- **Document passage**

The CRISPR-Cas9 gene-editing technology sparked a veritable revolution in the biomedical sciences, taking genetic engineering to the next level. The idea came from a system bacteria have used as a kind of immune defense, in which bacterial enzymes chopped up the genomes of viruses that infected bacteria and integrated them into the bacterial genome as a kind of memory. Researchers have taken the CRISPR-Cas9 tool and added to it in various ways, such as by using a modified Cas9 enzyme that targets only one strand of the genome, for example.
Scientists have also found that CRISPR has other functions in bacteria, which we can use to our advantage. Transposons are genetic elements that can move around the genome so easily they are sometimes called jumping genes, and there are CRISPR-associated transposons (CASTs). In these systems, CRISPR can insert large sequences into a genome without breaking both strands of DNA. CASTs can be used to edit huge portions of the genome instead of being limited to smaller changes like CRISPR-Cas9 usually is.
Reporting in the Proceedings of the National Academy of Sciences, researchers have now identified almost 1,500 CASTs. Right now, we only know of CASTs that work in bacteria, but that could change soon.
"With CASTs, we could potentially insert lots of genes, called gene cassettes, encoding multiple complicated functions," said senior study author Ilya Finkelstein, an associate professor of molecular biosciences at the University of Texas at Austin (UTA). Cassettes have been used for years in genetic engineering. For example, researchers have been able to create cassettes that include the sequence for a fluorescent molecule, attached to the sequence for a mouse gene or promotor. When that cassette is injected into mouse embryos, transgenic mice that express a glowing protein of interest are created. But that process can be time-consuming, expensive, and labor-intensive. This type of biotechnology could revolutionize the process in new ways.

- **Tasks for this exercise**
a) Copy out the stretch of the CRISPR passage from "The CRISPR-Cas9 gene-editing" through "genome, for example.".
b) Write what comes next in the article on CRISPR-associated transposons, picking up after its last sentence.

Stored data
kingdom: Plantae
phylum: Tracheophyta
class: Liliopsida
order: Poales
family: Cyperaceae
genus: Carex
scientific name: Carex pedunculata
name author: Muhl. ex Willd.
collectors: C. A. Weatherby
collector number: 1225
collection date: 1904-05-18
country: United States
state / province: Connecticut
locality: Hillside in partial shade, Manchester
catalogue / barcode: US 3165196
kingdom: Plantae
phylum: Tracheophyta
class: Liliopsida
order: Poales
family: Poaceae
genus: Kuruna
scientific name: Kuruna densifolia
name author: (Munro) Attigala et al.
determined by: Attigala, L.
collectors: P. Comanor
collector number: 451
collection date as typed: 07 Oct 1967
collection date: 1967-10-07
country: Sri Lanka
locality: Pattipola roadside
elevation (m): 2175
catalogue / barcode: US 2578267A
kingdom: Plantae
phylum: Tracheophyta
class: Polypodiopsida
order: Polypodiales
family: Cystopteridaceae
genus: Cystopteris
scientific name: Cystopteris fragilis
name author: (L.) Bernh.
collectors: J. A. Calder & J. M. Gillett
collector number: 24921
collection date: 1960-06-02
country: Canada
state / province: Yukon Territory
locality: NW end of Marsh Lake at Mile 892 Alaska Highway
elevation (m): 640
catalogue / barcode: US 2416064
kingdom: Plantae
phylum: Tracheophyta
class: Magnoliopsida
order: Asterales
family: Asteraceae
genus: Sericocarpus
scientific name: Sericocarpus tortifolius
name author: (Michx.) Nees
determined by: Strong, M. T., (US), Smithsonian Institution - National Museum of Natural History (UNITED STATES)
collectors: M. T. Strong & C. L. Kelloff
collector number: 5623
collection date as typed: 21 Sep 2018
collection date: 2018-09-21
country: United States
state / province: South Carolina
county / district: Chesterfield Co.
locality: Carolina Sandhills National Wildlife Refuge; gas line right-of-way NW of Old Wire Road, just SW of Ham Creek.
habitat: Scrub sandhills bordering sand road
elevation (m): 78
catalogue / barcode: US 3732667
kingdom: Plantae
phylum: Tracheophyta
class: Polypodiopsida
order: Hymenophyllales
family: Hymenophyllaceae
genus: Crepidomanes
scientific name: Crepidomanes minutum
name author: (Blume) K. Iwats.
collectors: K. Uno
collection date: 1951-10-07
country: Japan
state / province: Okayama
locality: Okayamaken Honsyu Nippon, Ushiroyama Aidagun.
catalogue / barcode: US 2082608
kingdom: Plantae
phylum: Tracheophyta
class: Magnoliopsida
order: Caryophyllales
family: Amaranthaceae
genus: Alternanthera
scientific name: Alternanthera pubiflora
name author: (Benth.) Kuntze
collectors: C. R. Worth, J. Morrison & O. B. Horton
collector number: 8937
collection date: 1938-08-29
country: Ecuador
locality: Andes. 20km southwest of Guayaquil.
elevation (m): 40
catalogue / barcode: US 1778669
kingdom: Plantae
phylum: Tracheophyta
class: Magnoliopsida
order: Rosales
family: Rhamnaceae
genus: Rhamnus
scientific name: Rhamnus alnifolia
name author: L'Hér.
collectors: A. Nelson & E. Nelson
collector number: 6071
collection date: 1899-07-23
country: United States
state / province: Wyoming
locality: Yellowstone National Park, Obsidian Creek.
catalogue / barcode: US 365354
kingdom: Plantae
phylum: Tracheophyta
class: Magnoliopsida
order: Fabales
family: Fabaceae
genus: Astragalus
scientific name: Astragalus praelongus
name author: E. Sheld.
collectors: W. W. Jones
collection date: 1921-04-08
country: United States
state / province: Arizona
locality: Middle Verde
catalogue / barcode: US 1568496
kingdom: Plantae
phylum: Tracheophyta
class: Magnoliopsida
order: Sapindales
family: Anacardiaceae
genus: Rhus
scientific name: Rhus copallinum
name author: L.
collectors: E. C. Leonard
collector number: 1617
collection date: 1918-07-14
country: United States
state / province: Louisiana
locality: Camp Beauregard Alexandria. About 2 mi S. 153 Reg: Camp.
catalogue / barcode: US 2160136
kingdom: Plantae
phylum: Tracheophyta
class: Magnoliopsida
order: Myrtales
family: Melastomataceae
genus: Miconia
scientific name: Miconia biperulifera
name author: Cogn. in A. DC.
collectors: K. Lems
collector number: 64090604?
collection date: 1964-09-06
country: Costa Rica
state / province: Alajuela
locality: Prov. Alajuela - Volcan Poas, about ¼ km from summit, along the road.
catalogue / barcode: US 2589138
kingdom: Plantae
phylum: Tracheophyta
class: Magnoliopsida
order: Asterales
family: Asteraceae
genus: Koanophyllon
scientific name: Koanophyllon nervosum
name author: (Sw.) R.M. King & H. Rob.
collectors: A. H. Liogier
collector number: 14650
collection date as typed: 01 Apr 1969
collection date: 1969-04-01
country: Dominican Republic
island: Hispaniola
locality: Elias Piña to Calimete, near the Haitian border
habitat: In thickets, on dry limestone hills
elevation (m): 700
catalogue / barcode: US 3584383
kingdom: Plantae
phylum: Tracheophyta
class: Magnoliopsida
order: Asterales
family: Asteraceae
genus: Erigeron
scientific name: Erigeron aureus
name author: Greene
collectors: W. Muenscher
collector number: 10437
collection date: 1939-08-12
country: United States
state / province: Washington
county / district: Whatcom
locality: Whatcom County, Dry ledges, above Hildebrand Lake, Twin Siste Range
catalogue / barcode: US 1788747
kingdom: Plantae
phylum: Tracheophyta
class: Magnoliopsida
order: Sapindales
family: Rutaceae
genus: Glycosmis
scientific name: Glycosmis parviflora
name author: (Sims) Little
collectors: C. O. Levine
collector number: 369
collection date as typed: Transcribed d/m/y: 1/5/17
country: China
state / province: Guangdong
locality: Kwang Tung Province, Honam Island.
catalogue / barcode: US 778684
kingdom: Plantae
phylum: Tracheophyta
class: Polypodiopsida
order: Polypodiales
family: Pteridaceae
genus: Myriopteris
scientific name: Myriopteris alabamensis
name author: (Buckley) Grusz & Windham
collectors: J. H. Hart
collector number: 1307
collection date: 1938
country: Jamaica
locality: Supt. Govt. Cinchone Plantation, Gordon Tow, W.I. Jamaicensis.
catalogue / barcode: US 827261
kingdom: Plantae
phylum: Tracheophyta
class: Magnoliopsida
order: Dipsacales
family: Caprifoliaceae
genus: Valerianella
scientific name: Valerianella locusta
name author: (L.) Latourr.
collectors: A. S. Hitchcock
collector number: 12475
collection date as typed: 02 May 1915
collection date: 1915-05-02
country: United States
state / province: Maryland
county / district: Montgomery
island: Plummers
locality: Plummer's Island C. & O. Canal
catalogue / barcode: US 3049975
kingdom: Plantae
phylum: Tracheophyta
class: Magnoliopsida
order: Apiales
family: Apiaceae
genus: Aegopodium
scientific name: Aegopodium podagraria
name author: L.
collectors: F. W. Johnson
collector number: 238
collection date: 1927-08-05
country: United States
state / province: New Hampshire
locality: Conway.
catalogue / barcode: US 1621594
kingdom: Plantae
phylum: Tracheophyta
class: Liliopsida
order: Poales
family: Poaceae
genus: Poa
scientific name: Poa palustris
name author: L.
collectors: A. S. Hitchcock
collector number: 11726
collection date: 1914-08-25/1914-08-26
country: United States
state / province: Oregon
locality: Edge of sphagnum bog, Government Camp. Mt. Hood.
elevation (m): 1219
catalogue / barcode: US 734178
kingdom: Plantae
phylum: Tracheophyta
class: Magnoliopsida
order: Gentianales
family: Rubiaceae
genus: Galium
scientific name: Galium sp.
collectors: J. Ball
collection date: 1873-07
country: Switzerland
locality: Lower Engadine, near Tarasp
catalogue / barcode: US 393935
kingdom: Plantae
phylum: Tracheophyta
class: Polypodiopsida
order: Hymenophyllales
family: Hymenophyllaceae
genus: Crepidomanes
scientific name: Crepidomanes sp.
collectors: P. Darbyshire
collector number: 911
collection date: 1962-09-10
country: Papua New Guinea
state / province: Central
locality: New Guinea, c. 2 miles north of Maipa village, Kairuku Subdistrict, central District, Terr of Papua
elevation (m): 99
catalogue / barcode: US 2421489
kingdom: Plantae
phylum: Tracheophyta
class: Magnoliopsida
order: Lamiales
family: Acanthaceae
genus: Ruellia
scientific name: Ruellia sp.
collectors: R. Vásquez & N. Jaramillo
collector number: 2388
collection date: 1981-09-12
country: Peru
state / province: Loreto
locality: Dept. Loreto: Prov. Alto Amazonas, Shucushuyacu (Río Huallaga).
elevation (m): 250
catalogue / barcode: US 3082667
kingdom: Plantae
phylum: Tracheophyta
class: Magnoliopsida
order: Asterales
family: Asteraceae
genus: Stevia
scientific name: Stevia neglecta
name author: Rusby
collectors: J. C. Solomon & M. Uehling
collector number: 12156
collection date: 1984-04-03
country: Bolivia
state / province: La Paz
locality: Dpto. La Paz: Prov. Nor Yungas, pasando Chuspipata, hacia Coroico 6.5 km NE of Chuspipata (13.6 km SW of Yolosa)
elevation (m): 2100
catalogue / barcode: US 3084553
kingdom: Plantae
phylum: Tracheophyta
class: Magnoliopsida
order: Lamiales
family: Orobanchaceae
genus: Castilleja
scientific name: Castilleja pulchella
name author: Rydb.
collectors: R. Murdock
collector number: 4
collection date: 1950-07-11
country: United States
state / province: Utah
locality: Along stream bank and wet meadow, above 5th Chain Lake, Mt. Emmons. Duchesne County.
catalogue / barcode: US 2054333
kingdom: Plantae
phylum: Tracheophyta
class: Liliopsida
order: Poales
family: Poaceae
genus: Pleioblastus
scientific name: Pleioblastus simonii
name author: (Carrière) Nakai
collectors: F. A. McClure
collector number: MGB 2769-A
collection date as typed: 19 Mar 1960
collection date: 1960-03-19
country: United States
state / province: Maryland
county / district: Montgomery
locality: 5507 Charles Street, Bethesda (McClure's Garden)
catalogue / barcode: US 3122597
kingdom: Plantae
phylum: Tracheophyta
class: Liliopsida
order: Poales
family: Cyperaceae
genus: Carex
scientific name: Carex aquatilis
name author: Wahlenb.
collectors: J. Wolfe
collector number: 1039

- **Answers**
a)
The CRISPR-Cas9 gene-editing technology sparked a veritable revolution in the biomedical sciences, taking genetic engineering to the next level. The idea came from a system bacteria have used as a kind of immune defense, in which bacterial enzymes chopped up the genomes of viruses that infected bacteria and integrated them into the bacterial genome as a kind of memory. Researchers have taken the CRISPR-Cas9 tool and added to it in various ways, such as by using a modified Cas9 enzyme that targets only one strand of the genome, for example.

b)
It took cutting edge computer technology to get to this point. These new CASTs were identified with a supercomputer at UTA that scoured a massive database of bacterial DNA.
Several of the CASTs were experimentally verified, and the researchers are planning to test more.
"By having more than a thousand [potential CASTs], we can start to find out which ones are easiest to work with or most efficient or accurate. Hopefully there are new gene-editing systems that can do things better than the systems we had beforehand," said study co-leader Claus Wilke, chair of the Department of Integrative Biology at UTA.
They hope to eventually find one that is suitable to be applied to mammalian cells. That's "the holy grail," Finkelstein said.